Re: a 12th century conlang
From: | Christophe Grandsire <christophe.grandsire@...> |
Date: | Thursday, March 25, 1999, 12:14 |
At 10:25 25/03/99 +0100, you wrote:
>On Wed, 24 Mar 1999, Herman Miller wrote:
>
>> >"Every imaginary language is a _bricolage_."
>>
>> Hmm, I can't find that word in my French dictionary, which probably means I
>> need a better one.

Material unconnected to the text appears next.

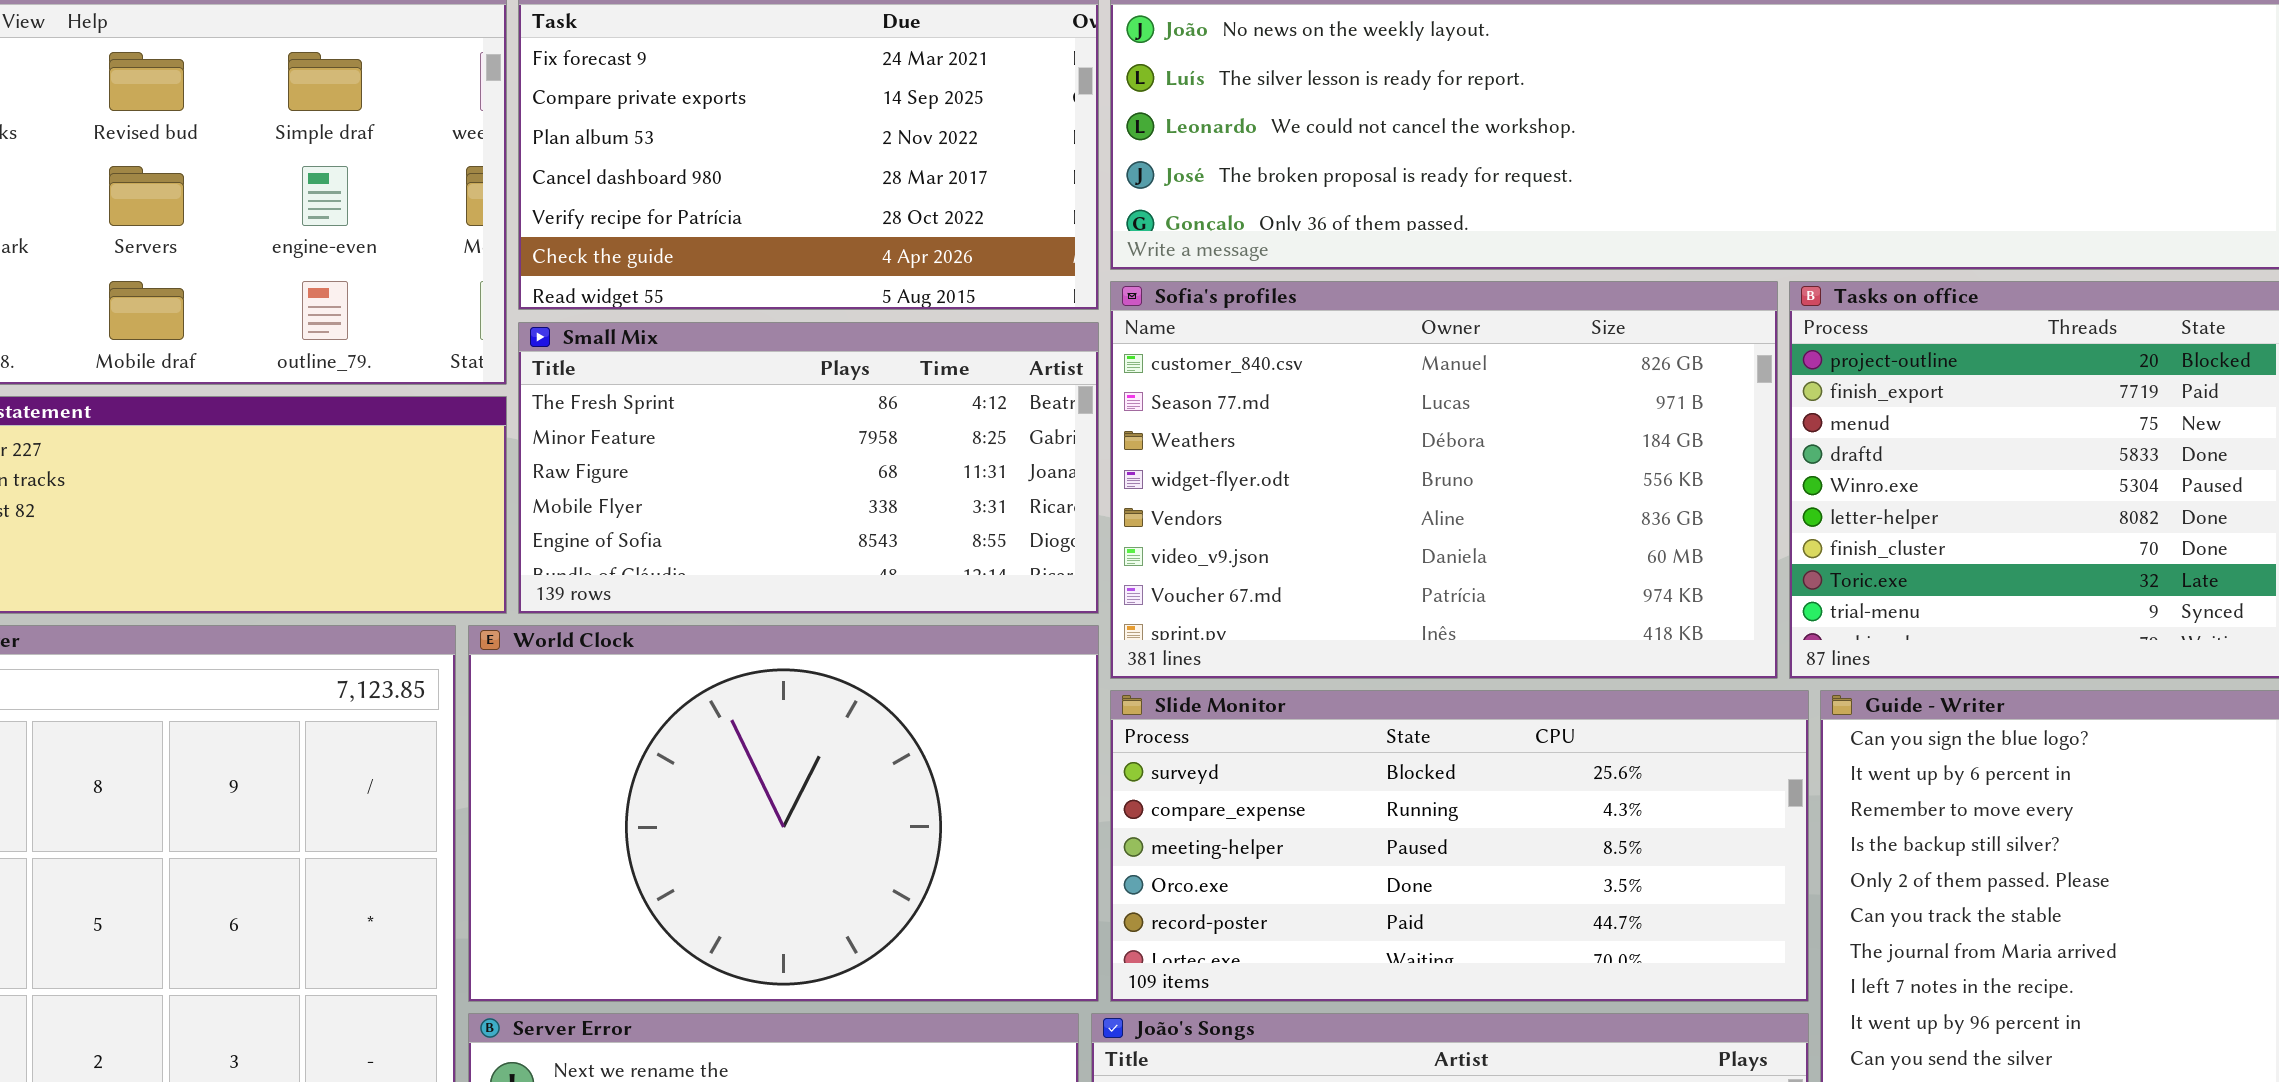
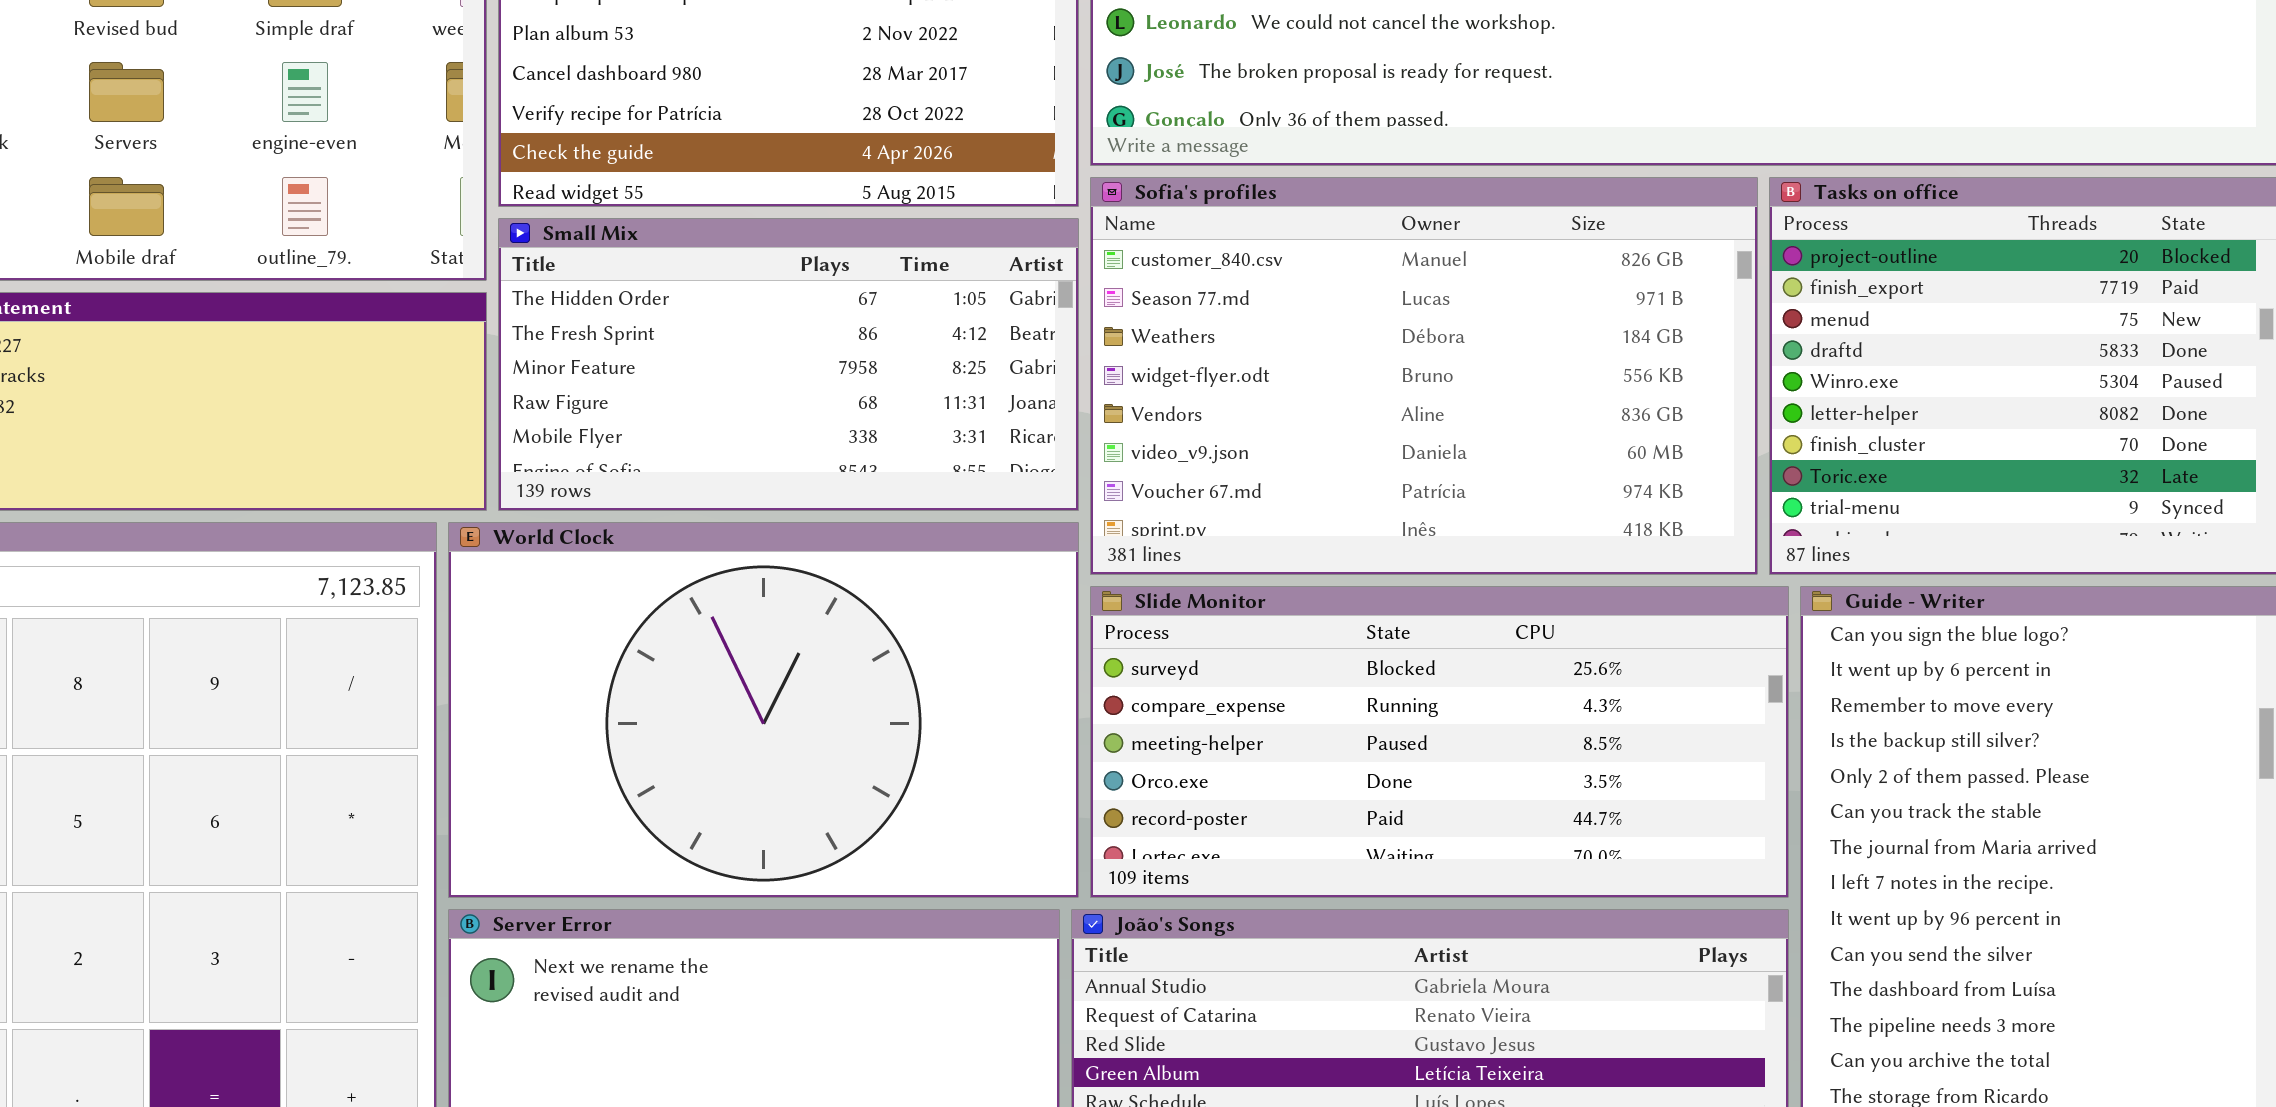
Small Mix: [518,322,1099,614] -> [498,218,1079,511], scrolled up 1 row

What does he mean by "bricolage"?
>
>My French dictionary is a very old French-Dutch one and it confirms
>what I already thought: literally "do-it-yourself" (Boudewijn says
>the very word "bricolage" is on French do-it-yourself shops) but he
>probably means it in a derogatory sense, "pottering, amateur work".
>
In French (after all, I'm French, so I'm the best person to know what
"bricolage" means!), "bricolage" means effectively "do-it-yourself". And
even if it's normally a very neutral word, it can have a very bad
connotation, meaning, as you said, "pottering" or "amateur work". In fact,
the derogatory meaning has become so much widespread that it is know the
"normal" meaning of the word, and "bricolage" has become for many people in
France a hobby as weird as, say, conlanging :) .
Christophe Grandsire
|Sela Jemufan Atlinan C.G.
"Reality is just another point of view."